_MATERIAL PROVIDED_
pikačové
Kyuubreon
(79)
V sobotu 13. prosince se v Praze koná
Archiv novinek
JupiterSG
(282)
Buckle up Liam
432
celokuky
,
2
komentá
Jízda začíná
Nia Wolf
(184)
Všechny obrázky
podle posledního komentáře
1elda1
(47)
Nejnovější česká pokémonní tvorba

==

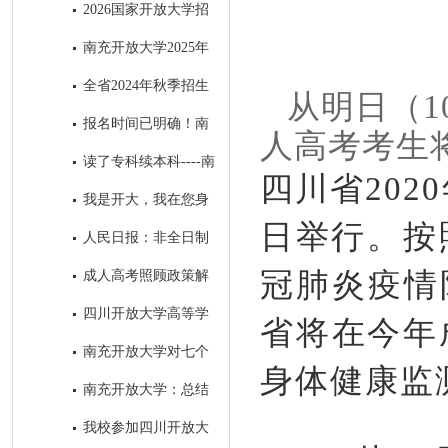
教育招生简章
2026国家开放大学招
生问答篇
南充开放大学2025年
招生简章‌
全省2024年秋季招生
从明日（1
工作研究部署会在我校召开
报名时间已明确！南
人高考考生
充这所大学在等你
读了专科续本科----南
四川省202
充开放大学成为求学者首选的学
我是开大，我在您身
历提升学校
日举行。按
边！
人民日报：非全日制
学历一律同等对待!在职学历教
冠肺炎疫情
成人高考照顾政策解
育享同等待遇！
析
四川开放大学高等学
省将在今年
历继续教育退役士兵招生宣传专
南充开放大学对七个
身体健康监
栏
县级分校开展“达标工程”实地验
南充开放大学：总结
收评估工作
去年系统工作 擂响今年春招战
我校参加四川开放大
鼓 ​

--

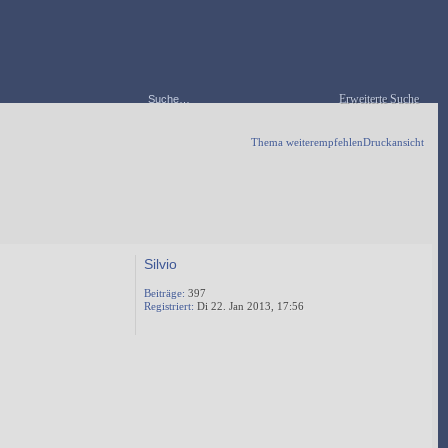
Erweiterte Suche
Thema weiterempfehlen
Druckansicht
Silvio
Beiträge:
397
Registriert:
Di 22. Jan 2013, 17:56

_WHAT NEEDS TO BE DONE_
Repeat the stretch of lines from the one containing "Erweiterte Suche" through the one containing "Di 22. Jan 2013, 17:56", word for word.

_RESPONSE TO THIS EXERCISE_
Erweiterte Suche
Thema weiterempfehlen
Druckansicht
Silvio
Beiträge:
397
Registriert:
Di 22. Jan 2013, 17:56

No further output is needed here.